Any word on modding USC's sgs2? Root? cm?


----------



## tweakymattman (Jul 13, 2011)

yes its the same as the epic touch 4g
roms from that work on ours. idk if mms internet or sms works but they boot and wont hurt it.
so u can root it and flash cm to it


----------



## mezster (Sep 3, 2011)

I too have been told by someone inside uscc that the nexus will be coming soon enough. It was weeks ago, but nonetheless her predicions have begun to come true... First I asked about the nexus as I heard a rumor and she said that yes, she too had heard the same thing from a confirming source higher up than her. Then she went on to say that it would not be the first 4g device they would roll out, this would be the galaxy tab in march. But, she said next that I could expect to see an SGS II before the tablet... I was like NO WAY, THAT IS FREAKING AWESOME!!! Only to have my bubble burst when she told me it would be 3g, what a bummer! Although I can see the reasoning on offering a top tier 3g phone, a 4g option for those of us in more populated areas would be nice as the sgs II is a great phone.
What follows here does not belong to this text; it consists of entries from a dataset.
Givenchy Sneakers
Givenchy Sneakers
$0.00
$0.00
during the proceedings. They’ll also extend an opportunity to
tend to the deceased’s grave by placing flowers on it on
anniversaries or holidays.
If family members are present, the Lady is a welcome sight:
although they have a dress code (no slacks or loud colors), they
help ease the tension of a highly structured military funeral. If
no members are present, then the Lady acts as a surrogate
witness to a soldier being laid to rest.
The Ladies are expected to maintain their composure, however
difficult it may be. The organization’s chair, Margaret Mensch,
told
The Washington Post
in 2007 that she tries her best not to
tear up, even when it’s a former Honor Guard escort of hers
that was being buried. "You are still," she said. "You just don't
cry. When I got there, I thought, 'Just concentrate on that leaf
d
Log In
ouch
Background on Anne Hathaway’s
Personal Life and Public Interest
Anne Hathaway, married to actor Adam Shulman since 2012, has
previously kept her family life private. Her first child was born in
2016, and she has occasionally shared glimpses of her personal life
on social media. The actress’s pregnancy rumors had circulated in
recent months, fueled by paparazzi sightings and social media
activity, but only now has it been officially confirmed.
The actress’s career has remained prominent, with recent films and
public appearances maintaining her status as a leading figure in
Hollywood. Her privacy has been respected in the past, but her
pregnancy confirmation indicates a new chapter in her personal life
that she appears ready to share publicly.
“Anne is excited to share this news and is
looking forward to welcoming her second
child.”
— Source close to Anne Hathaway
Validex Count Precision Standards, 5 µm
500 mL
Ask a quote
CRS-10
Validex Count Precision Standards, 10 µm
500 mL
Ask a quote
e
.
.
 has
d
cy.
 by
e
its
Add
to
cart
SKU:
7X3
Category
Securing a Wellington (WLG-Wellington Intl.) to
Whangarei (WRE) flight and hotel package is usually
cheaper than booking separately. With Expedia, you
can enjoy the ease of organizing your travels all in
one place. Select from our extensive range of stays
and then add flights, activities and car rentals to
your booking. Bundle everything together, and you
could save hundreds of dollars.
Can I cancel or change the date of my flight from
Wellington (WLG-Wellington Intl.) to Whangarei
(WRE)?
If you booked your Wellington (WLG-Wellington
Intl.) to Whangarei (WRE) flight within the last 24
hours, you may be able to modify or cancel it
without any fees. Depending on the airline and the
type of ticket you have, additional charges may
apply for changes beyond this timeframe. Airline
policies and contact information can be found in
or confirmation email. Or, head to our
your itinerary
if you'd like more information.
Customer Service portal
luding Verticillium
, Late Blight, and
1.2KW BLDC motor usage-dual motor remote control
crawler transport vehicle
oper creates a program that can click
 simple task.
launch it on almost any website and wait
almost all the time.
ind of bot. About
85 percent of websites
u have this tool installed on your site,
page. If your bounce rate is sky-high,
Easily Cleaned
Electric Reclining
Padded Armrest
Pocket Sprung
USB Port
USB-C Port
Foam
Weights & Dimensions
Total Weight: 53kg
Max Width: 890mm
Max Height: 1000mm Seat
So we will see how correct she is... remember these are not my predicions, and they were made about 3-4 weeks ago so do with them what you wish.


----------



## Wyman881 (Jul 12, 2011)

mezster said:


> I too have been told by someone inside uscc that the nexus will be coming soon enough. It was weeks ago, but nonetheless her predicions have begun to come true... First I asked about the nexus as I heard a rumor and she said that yes, she too had heard the same thing from a confirming source higher up than her. Then she went on to say that it would not be the first 4g device they would roll out, this would be the galaxy tab in march. But, she said next that I could expect to see an SGS II before the tablet... I was like NO WAY, THAT IS FREAKING AWESOME!!! Only to have my bubble burst when she told me it would be 3g, what a bummer! Although I can see the reasoning on offering a top tier 3g phone, a 4g option for those of us in more populated areas would be nice as the sgs II is a great phone.
> 
> So we will see how correct she is... remember these are not my predicions, and they were made about 3-4 weeks ago so do with them what you wish.


Knowing that I'm gonna hold off on getting the sgs2 then.. the nexus would be awesome!

Sent from my ICS Mezmerize


----------



## Xtremevortec43 (Mar 1, 2012)

For sure! I think if I could rock a gnex in these here mountains that would be pretty dang cool there man. god dang.


----------